WTOが法的強制力を持っているのに対し、国連のシステムの側は持っていないところに問題がある。これは、市民が政府を通じて経済に統制を加えるという歴史的に作られてきた関係に逆行するもの。私たちのなすべきは、国連のシステムが目指す普遍的な権利を擁護し(エンパワメント)、WTOの側システムを弱体化させることである。
[運動のヤマ場となるこの2、3か月]
まず、WTOは一見巨大な怪物のように見えるが、内側から見ればもろい、ということを認識しておくことが重要。内部では政府同士の抗争があり、NGOはこのずれを利用して、WTOが強化されるのを妨げることができる。実際これはかなり成功していて、95年以来、新ラウンドの立ち上げに失敗し続けている。いま進行中の戦いは、WTOが今後どれほどの力を持つのかという一点をめぐって行われている。
2007年の夏に米国の大統領の交渉権限の期限が切れるのから逆算して、この7月末までに交渉方法(モダリティ)について妥結しなければ、ドーハラウンドは崩壊する。ドーハラウンドの崩壊は、WTO全体の崩壊につながりうる。この4月から7月は決定的に重要な時期で、この間にG6(日本、オーストラリア、合衆国、EU、ブラジル、インド)の諸国で何が起こるかにかかっている。
なかでも日本の役割は重要だ。諸外国は、日本は米の問題で交渉をブロックするかも知れないとおそれている。ウルグアイラウンドの時、日本の米問題はWTOの発足自体を危うく破産させるところだった。現実の日本がどうなっているかより、諸外国がどう受け止めているかが重要。この懸念を利用して、これを現実にしてしまうことができると思う。
[3つのD]
それには日本で、小泉政権に対し、交渉を強行することは政治的に高くつくと思わせる状況を作り出すこと。ここ2、3か月、政府内部の分裂を引き延ばすこと。これは日本の人々にしかできない。

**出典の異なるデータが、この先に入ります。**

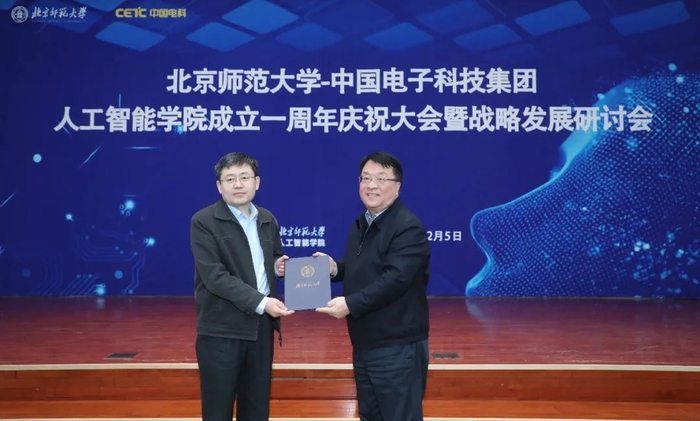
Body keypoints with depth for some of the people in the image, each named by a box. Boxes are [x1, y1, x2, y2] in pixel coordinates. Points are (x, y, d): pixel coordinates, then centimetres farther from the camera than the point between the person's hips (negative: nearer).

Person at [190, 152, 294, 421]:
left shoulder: (267, 220, 8)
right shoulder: (203, 222, -10)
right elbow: (214, 276, -18)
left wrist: (278, 266, -2)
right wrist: (260, 302, -23)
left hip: (261, 325, 6)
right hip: (222, 329, -5)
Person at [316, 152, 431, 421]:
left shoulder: (408, 227, -17)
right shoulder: (360, 225, 12)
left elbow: (395, 279, -26)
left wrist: (350, 303, -25)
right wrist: (335, 268, 1)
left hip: (397, 348, -9)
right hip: (364, 344, 9)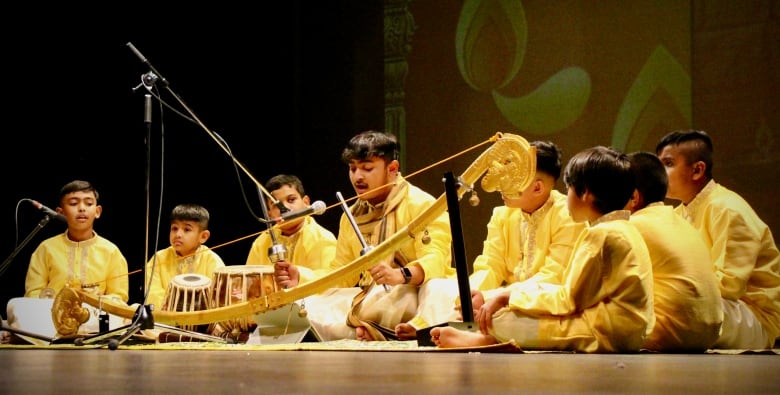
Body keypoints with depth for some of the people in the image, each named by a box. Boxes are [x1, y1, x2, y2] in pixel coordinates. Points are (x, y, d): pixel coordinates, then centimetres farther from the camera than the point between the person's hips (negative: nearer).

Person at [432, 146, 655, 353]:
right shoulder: (624, 229, 16)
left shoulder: (600, 234, -14)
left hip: (605, 334, -10)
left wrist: (508, 297, -8)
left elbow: (570, 300, -16)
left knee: (502, 319, -8)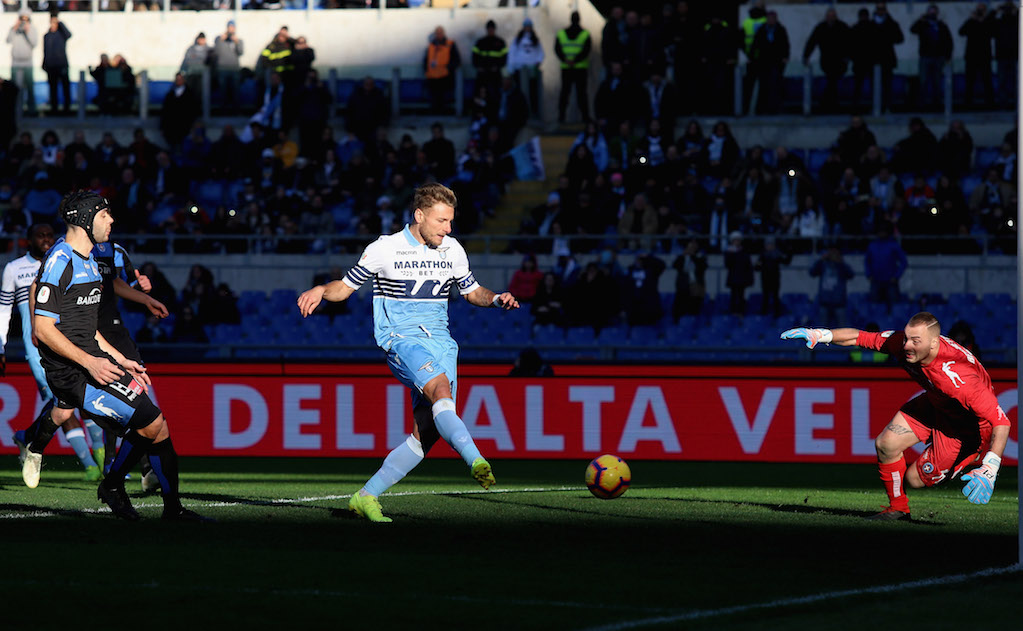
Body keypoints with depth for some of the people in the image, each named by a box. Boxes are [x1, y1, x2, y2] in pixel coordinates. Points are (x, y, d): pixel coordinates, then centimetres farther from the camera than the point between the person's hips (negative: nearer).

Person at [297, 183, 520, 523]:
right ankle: (476, 460, -52)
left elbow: (472, 291, 25)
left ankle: (366, 497, 7)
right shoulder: (384, 249, -1)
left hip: (441, 342, 5)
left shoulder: (452, 250, 12)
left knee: (427, 433, -4)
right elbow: (346, 286, 7)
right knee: (441, 389, -34)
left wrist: (495, 299, 4)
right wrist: (320, 290, -14)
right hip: (401, 339, -5)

WTOの正統性を突き崩していくための戦略は3つのD。divide,delay,derail。これを成功させれば、WTOというしくみは失敗であることが明らかになる。そして国連の諸条約の拡大の余地を広げていくことができる。こうしてオルターナティヴな空間を作り出してゆく。そのためにいま、日本の市民社会が批判的な役割を果たすことが重要だ。
【質疑・感想など】
Q.日本のグローバル化に抵抗する勢力は国の内外で思われているよりも強い、とメノッティさんは指摘するが、なぜそう思うか。
A.日本の各地を回って都市よりも農漁村のコミュニティでグローバル化への抵抗は強いと感じた。ウルグアイラウンドの米のケースのように、各国を警戒させている。たとえば農林業の団体が、外国の社会運動や同種の団体、可能なら政府から彼らの立場をもっと理解され、支持を得られればもっと影響力を発揮できる。こうした国際的な協働を発展させるために、援助したいと考えている。

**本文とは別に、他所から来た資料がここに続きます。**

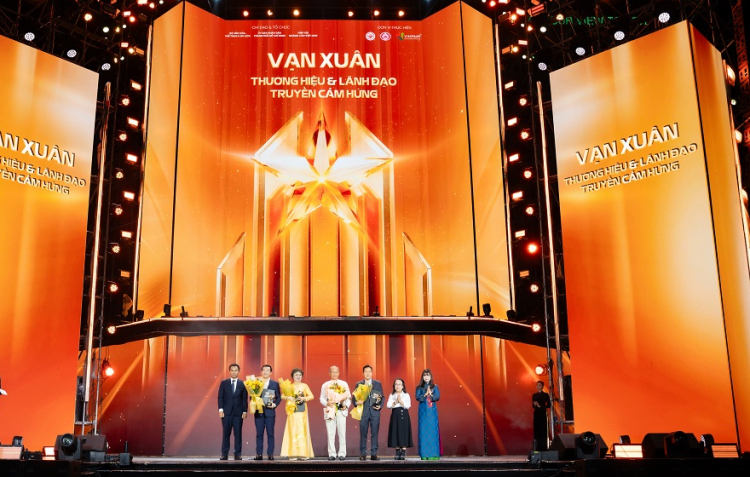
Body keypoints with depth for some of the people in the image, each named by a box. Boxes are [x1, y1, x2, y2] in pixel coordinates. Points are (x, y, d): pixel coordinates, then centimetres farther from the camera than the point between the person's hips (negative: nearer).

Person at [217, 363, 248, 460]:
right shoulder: (224, 383, 7)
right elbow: (220, 397, 4)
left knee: (238, 434, 0)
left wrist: (245, 411, -3)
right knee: (226, 434, 2)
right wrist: (220, 409, -5)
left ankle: (237, 454, 4)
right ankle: (224, 454, 6)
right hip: (226, 412, 0)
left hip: (238, 412, 0)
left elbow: (244, 399, 4)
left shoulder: (242, 384, 6)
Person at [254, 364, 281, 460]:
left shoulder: (275, 384, 7)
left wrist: (275, 404, -11)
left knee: (270, 434, 0)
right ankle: (259, 454, 6)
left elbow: (279, 397, 5)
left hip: (270, 411, -1)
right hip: (259, 412, 1)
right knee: (259, 434, 3)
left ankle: (270, 454, 4)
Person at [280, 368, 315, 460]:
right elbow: (282, 395, 1)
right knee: (293, 431, -5)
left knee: (302, 431, -3)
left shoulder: (304, 386, 9)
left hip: (302, 412, 0)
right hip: (293, 411, 0)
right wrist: (288, 397, -17)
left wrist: (304, 398, -13)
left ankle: (303, 453, -1)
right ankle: (293, 454, -4)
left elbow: (311, 396, 3)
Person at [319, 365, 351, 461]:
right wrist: (326, 403, -9)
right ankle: (332, 454, 1)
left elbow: (348, 397, 11)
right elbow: (322, 398, 11)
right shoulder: (325, 385, 15)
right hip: (330, 411, 0)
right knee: (330, 433, -4)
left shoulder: (344, 384, 14)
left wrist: (346, 405, -6)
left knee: (342, 433, -4)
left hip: (341, 411, 0)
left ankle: (342, 454, 0)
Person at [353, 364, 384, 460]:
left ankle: (374, 454, 5)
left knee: (374, 433, 0)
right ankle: (363, 454, 7)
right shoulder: (358, 384, 9)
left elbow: (382, 397, 10)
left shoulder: (378, 384, 10)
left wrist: (380, 406, -6)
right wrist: (356, 402, -13)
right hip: (363, 411, 0)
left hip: (375, 411, 0)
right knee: (363, 434, 1)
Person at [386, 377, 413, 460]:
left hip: (403, 415, -2)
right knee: (395, 433, 0)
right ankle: (397, 452, 7)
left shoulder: (406, 395, 4)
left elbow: (408, 406, -7)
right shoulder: (391, 395, 10)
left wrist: (401, 401, -16)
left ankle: (403, 453, -1)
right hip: (395, 415, 2)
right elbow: (388, 406, -2)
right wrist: (395, 402, -14)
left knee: (403, 432, -5)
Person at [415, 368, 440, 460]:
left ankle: (434, 453, -1)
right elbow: (417, 397, -5)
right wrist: (425, 394, -18)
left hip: (432, 411, 0)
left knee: (433, 430, -3)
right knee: (423, 431, -4)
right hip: (423, 411, 0)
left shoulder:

自分たちが小さくて無力だと思えるときがあるが、そうとばかりは限らない。他からは強力に見えている可能性もある。強いと思いこむことはないけども、何らかの力は持っている。それを使うことができる。
Q.WTOを崩壊させればグローバル化への流れは止まるのだろうか。
A.グローバル化は止めることにはならない。私たちの任務はそれを止めることではなくてそのルールを変えること。国際貿易に民主的な統制を及ぼすこと。違う価値観に基づいたルールに変える必要がある。

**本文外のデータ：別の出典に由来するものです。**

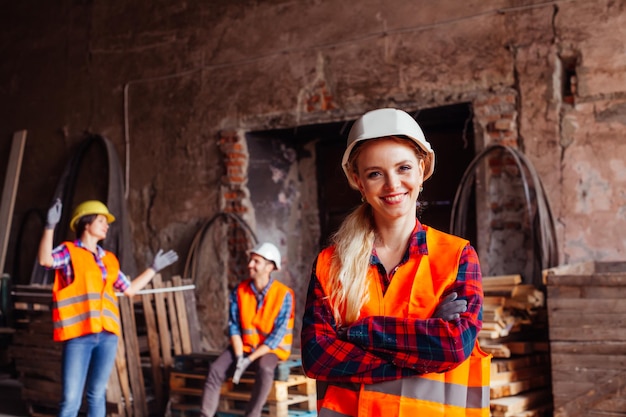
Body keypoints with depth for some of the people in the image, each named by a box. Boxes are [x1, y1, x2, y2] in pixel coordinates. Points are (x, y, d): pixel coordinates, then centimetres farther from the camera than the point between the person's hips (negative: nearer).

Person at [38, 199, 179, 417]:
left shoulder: (109, 259, 18)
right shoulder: (69, 251, 2)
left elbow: (129, 289, 25)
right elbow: (45, 260, -20)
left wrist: (153, 269, 27)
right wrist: (50, 226, -31)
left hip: (107, 335, 5)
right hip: (78, 335, -5)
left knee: (97, 394, 10)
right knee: (71, 399, -8)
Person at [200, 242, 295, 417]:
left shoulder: (284, 295, -15)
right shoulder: (239, 291, -3)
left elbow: (277, 335, -16)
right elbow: (234, 326, -3)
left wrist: (249, 360, -22)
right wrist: (239, 357, -18)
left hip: (271, 348, -3)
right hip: (243, 345, 4)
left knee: (264, 370, -36)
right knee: (216, 369, -21)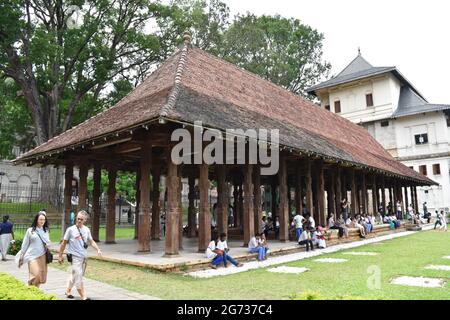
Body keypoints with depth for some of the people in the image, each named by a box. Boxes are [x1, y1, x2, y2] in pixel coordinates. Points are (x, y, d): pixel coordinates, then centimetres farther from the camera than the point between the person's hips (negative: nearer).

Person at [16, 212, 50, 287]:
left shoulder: (45, 231, 10)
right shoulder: (30, 230, 1)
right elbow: (25, 244, 5)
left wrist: (47, 244, -5)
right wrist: (21, 257, 5)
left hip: (42, 256, 4)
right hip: (32, 256, -3)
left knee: (42, 276, 2)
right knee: (35, 274, -17)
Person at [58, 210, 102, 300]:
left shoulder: (87, 230, 3)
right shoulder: (71, 229, -8)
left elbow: (91, 241, 12)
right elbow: (64, 243, 0)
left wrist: (98, 249, -2)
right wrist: (60, 256, 2)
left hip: (84, 257, 5)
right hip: (75, 257, -5)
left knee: (74, 275, 17)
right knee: (78, 278, -5)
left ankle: (68, 291, 37)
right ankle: (84, 297, 1)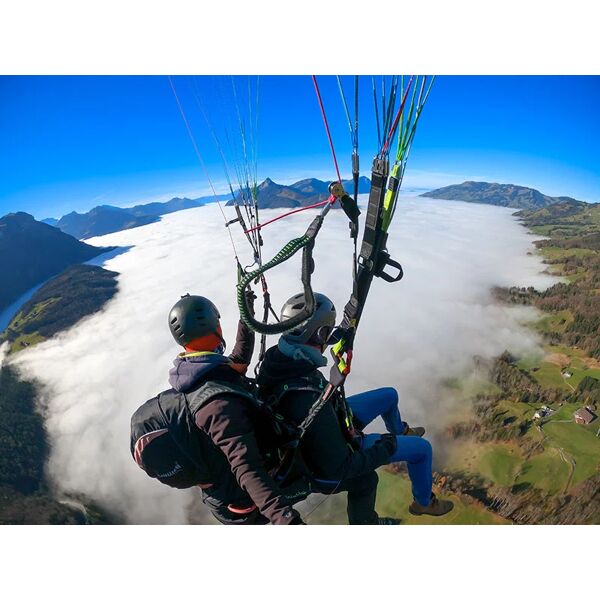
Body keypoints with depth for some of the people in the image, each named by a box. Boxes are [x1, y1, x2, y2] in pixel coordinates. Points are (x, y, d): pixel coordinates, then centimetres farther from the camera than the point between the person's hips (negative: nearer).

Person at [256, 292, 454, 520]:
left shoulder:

WTOがなくなればカオスになって戦争が起こるという人がいる。しかし1995年のWTO設立以来6年もしないうちに実際に戦争は起きている。これはグローバリゼーションに対する反応でもあった。カオスを避け、秩序正しく移行するために注意深くなる必要がある。グローバリゼーションに抵抗する勢力が進歩的とは限らないということにも注意しておく必要がある。保守的で右翼的なものだったり、アラブや中国に対する反感だったり、醜いナショナリズムの発露であることも多い。こうした中で進歩的な国際主義が今こそ必要だ。
Q.現時点のWTOのしくみに積極的な点はないのか。
A.ひとつも思いつかない。
貿易が自由化されれば価格が安くなって消費者の利益になるという議論があるが、それによって仕事を失う人もいる。また生産のコストが下がったからといって企業が安く売るようになるとは限らない。WTOの利点をいう主要な議論はこうしたものだが、十分反論可能。明白なのは、利点が仮にあるとしてもそれはルールを作る大企業のものになるということ。